### Selected excerpt
Look, there is no one "right" way to make a burger. But not all burgers are equal.
Every variety comes with its own bloodthirsty fan base, which is why you get the inevitable tell-alls like, "Brioche Hamburger Buns Ruined My Marriage" and "This $700 Burger Is Actually Worth Every Penny" dropping every day.
Burger styles! They are vast and awesome, and they (mostly) all have their place. Here's a primer.
① TRASH BURGER
The trash burger is, in a lot of ways, the best burger. It's widely available in diners, fast-food restaurants and roadside burger joints. It's a crappy potato bun, a thin patty cooked medium well, American cheese, and may or may not have some kind of mustard or Thousand Island dressing on it. It's perfect in how simple and comforting it is. This will be the first burger you eat in your life. (And if you have a regular McDonald's habit, it will probably be the last burger you eat. Because, you know, heart disease and stuff.)

### Excerpted records
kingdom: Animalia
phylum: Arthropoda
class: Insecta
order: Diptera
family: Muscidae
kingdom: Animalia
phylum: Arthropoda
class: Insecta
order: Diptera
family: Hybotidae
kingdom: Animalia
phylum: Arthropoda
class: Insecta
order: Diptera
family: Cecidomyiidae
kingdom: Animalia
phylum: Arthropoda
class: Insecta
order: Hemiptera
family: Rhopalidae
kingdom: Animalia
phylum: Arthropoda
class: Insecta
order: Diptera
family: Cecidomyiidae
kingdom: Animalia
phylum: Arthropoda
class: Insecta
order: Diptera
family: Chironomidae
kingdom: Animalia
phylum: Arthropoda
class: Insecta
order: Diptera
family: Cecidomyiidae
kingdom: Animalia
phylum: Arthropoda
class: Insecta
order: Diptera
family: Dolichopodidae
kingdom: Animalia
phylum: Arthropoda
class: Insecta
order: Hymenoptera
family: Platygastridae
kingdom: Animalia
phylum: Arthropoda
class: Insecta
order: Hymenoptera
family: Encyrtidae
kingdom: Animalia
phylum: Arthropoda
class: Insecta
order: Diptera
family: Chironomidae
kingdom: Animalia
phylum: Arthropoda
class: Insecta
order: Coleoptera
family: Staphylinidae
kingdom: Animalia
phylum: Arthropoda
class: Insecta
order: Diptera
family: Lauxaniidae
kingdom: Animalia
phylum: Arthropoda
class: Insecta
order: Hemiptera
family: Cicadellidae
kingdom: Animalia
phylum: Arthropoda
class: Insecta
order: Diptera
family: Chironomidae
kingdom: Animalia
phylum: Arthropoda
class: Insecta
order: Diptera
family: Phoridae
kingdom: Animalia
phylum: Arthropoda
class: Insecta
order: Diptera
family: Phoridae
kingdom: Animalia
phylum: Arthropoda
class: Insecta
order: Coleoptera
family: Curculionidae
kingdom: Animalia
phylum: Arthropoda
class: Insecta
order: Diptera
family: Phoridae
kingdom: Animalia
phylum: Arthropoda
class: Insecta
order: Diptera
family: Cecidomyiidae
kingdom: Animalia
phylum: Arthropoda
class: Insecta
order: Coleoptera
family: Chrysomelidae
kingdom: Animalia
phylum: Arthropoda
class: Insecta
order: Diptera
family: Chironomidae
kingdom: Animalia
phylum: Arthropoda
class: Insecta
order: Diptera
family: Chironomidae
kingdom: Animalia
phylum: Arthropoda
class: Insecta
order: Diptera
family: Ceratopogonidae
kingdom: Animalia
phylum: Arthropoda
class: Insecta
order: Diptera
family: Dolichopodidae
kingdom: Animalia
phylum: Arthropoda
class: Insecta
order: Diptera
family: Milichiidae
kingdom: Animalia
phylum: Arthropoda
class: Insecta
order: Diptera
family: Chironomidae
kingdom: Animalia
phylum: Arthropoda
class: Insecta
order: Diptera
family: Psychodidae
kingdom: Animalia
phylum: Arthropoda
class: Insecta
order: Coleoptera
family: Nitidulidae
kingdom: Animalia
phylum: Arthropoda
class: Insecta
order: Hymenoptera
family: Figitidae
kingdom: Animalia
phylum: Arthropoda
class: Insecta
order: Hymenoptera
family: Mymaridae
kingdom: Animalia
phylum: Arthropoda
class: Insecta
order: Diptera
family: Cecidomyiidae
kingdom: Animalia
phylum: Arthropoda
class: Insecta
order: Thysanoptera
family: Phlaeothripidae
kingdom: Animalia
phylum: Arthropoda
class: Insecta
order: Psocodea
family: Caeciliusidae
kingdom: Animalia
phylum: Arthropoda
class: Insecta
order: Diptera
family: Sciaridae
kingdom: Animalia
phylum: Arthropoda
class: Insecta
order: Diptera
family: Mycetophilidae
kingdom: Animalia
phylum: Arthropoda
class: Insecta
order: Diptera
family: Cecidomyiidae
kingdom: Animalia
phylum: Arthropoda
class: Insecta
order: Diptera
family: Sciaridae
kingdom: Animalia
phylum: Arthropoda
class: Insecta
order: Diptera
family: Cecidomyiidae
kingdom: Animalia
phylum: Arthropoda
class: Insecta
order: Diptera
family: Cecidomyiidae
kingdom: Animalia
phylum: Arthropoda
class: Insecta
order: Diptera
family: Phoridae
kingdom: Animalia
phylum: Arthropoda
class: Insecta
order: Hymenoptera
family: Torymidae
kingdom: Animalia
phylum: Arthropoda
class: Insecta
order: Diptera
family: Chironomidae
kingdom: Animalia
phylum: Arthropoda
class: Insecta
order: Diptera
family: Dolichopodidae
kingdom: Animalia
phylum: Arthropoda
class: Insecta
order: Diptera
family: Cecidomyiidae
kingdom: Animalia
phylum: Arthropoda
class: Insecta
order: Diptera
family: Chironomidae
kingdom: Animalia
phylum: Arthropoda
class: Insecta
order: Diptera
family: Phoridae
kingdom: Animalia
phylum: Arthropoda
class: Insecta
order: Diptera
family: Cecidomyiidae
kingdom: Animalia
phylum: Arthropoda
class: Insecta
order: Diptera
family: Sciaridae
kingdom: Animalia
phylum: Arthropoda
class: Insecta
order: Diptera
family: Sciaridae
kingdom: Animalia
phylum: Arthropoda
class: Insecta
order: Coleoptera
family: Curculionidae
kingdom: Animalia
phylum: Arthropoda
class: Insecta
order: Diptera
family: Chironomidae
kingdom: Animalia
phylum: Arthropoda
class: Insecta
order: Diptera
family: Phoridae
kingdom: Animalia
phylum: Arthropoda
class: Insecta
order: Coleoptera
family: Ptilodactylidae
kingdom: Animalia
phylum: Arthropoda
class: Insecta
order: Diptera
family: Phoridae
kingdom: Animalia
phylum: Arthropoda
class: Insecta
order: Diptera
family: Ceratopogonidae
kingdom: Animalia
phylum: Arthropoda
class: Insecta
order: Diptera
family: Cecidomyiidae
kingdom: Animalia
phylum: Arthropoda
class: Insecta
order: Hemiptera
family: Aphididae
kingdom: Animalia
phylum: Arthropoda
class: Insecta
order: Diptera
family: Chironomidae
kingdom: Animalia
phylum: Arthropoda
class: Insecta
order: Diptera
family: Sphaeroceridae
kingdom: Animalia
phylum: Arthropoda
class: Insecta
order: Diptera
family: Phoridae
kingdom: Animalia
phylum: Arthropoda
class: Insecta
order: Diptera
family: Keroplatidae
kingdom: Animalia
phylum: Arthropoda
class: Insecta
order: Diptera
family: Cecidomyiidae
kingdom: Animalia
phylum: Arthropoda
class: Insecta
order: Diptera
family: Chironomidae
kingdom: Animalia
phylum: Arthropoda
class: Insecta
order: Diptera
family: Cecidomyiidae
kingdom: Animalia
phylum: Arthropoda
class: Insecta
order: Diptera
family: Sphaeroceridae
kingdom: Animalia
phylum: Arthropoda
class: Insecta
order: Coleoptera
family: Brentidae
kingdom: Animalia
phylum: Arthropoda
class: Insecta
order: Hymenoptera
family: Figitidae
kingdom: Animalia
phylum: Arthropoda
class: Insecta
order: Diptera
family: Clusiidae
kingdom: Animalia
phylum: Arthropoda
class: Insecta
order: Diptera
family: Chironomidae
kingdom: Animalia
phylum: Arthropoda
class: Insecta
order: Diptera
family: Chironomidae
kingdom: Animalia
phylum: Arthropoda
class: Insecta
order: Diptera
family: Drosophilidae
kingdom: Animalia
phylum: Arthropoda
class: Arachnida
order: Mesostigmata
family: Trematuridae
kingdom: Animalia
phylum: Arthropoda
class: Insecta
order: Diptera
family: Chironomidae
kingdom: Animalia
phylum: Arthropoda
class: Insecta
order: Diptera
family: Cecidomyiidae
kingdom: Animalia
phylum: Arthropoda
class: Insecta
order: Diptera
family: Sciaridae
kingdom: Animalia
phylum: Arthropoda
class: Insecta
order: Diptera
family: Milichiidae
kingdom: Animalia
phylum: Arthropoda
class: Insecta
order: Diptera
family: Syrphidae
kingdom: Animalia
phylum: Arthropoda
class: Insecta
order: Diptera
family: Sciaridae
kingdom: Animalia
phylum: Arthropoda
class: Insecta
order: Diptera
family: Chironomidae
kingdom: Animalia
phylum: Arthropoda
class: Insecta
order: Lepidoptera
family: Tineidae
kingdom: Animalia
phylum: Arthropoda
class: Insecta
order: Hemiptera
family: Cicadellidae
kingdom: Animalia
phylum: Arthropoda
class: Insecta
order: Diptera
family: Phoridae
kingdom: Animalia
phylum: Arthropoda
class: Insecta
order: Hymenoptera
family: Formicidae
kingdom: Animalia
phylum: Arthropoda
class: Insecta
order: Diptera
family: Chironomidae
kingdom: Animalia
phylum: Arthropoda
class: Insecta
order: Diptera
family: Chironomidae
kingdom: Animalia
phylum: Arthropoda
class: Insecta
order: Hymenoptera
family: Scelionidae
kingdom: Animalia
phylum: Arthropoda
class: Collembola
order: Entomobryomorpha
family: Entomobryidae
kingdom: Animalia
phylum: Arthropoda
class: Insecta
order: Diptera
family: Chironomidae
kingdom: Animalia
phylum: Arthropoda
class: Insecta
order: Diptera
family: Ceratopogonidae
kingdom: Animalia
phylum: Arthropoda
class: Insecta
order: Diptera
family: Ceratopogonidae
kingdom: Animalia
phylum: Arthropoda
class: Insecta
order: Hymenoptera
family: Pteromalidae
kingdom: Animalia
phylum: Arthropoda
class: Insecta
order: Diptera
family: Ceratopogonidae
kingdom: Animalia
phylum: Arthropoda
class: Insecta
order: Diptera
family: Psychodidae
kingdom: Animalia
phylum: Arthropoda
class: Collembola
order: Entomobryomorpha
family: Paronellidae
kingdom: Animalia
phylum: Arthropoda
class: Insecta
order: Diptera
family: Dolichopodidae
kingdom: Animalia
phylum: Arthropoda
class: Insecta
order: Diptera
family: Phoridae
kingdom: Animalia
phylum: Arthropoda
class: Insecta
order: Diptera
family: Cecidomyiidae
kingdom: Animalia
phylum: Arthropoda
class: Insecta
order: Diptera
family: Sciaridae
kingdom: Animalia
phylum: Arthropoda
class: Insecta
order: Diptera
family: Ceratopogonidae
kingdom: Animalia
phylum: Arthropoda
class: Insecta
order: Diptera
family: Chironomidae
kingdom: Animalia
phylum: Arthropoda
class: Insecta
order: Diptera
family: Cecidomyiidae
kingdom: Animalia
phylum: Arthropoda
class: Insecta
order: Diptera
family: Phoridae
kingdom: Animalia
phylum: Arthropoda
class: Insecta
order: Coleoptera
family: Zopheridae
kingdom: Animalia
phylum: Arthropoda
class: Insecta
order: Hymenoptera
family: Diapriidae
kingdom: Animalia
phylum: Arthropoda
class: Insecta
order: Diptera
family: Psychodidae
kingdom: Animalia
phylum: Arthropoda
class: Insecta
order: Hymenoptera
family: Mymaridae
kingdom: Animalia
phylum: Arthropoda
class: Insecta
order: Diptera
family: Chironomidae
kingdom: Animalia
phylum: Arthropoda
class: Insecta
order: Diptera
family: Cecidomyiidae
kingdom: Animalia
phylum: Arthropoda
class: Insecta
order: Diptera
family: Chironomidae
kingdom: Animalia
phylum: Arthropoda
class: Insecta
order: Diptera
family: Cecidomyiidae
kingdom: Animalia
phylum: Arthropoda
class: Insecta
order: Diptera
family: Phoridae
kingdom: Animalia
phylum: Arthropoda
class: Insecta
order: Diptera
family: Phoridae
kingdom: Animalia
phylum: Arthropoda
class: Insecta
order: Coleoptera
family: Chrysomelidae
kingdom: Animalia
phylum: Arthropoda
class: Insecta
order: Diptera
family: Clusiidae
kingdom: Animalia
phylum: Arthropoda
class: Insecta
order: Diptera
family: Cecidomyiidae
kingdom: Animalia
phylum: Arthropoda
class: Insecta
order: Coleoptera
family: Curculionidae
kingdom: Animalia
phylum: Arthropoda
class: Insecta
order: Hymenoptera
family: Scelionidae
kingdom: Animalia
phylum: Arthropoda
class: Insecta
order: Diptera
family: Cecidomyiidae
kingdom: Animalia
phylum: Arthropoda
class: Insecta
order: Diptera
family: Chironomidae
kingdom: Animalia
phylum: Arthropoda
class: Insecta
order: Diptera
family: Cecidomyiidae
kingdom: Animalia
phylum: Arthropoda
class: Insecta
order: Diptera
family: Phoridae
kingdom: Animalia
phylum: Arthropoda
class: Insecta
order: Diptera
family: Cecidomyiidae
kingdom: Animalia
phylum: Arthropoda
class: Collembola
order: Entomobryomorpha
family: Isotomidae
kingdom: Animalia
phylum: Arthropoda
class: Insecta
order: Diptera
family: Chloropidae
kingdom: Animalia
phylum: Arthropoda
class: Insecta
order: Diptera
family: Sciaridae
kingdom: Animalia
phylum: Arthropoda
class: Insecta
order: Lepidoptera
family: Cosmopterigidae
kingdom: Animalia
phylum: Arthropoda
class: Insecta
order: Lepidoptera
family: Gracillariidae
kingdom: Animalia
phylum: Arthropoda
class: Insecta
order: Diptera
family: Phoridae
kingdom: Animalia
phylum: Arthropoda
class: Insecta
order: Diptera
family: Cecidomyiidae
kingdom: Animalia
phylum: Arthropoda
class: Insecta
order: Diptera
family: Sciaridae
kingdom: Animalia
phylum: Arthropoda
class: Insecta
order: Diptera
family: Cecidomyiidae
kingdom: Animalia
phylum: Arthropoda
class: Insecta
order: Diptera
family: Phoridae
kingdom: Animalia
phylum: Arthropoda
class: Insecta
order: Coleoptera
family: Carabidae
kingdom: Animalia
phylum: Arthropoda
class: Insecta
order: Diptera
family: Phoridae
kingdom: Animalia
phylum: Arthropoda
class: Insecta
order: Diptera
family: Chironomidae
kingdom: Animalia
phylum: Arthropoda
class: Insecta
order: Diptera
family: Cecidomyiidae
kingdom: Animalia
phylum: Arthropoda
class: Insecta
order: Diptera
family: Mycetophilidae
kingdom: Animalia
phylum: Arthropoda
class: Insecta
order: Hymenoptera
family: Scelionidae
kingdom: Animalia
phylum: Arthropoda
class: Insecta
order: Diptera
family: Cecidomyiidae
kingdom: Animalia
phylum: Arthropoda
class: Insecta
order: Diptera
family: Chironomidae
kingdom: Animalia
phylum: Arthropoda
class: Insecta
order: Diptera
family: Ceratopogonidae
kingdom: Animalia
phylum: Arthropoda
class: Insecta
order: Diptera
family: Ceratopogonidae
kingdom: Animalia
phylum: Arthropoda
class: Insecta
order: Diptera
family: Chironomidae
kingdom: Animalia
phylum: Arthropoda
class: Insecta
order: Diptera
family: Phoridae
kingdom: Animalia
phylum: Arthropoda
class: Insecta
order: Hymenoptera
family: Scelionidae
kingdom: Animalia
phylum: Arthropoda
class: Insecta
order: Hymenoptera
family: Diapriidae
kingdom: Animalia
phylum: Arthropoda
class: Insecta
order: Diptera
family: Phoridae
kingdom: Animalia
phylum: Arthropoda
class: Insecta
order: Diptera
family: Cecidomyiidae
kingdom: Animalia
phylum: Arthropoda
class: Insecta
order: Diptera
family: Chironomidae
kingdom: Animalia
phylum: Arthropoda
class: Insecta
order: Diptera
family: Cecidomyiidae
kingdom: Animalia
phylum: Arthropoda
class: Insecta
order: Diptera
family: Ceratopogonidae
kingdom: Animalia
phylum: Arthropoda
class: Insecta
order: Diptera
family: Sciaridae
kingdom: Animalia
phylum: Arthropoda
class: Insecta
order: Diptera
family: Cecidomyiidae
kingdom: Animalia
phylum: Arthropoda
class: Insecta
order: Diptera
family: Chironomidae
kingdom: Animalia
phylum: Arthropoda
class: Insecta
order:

### Problem 1
In the burger primer, what cheese goes on the trash burger?
### Problem 2
Carry on the burger primer from its last sentence.
The lines can be set aside.

### Response box 1
American cheese.

### Response box 2
② "BEST BURGER IN TOWN" BURGER
There's always that place that boldly proclaims that it has the best burger in town, and plasters their walls with the "Best Burger" award they won in '94 from the local weekly. This place is fine. The fries are always fucked, and it's basically a bigger version of the trash burger, but it costs like $9 and is usually served by a surly waitress who calls you Hon.
③ HOME BURGER
Would you like to pay $60 in order to cook four burgers? Then the home burger may be for you! Cooking a burger at home is work—you've got to toast buns, clean lettuce, slice tomato, cut up onions, crisp bacon, form patties, light coals . . . but it almost never disappoints. There's something very satisfying about sitting down and piling your burger high with way too much and realizing your mouth isn't big enough to fit it all. (The only downside here is cooking fries at home is always a drag, unless you have a deep fryer.)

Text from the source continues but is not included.